Friday, January 18, 2008
debunking email myths
a few characteristics of my present life result in my receiving A LOT of conservative and/or stupid forwarded emails every week.
although i work in "liberal" academia, there's very little progressivism in my department. and arguably, i think its my department's scientific philosophy that makes it one of the most conservative of higher education. on top of that, i'm also in the middle of the country with rural on all sides of me, in a state that most would still consider to be "the south." and then, include the fact that my mom is a tv evangelical enthusiast, republican voter and you soon understand why i receive so many emails declaring obama an islamist terrorist and swiffer products as dog killers.
it's irritating and the little enjoyment i can get out of it comes with replying occasionally with some factual opposition.

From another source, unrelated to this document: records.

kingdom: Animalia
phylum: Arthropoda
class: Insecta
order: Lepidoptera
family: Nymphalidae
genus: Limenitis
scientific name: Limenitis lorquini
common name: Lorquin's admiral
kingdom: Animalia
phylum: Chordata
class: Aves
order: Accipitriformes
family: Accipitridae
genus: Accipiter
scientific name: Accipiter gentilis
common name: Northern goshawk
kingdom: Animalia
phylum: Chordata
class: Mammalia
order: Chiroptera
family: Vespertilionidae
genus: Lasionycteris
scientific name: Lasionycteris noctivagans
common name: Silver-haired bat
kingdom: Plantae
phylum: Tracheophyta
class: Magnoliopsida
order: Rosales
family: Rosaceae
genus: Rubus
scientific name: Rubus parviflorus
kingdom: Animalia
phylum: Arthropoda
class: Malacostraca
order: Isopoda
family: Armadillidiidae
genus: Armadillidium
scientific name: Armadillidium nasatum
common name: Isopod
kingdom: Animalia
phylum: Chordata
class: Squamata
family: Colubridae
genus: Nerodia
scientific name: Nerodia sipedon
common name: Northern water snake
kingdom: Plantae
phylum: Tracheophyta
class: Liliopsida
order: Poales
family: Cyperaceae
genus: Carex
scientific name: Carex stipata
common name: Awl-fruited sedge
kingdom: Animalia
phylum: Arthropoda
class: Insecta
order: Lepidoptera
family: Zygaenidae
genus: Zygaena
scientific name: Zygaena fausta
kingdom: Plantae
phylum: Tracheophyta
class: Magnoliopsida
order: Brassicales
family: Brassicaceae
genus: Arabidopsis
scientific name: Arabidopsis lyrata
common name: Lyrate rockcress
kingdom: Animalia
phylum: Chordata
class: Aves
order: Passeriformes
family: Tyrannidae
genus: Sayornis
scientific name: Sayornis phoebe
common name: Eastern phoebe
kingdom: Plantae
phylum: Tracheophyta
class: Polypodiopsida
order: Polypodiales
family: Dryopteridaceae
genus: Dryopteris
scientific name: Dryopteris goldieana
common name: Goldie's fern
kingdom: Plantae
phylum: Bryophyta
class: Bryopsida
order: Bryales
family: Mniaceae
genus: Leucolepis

some of the debunking links i've shared below are oldies that everyone's aware of and then some of them might not be. and then you may know of good ones that i don't have here (and in that case, please share).
www.sourcewatch.org: wikipedia-like site that allows users open-review of various organizations.
www.snopes.com: love this one and use it almost daily. note: interesting that clinton and obama are the only presidential candidates with negative items in the top 25 widely circulated email myths.
www.opensecrets.org: one of the best sources on political donations (who gives, who gets, and how much).
www.ripoffreport.com: one of the more widely used open complaint sites on vendors, documenting specific instances of fraud.
www.junkbusters.com: less a verification source and more just smart how-tos on riding your life of spam and scam.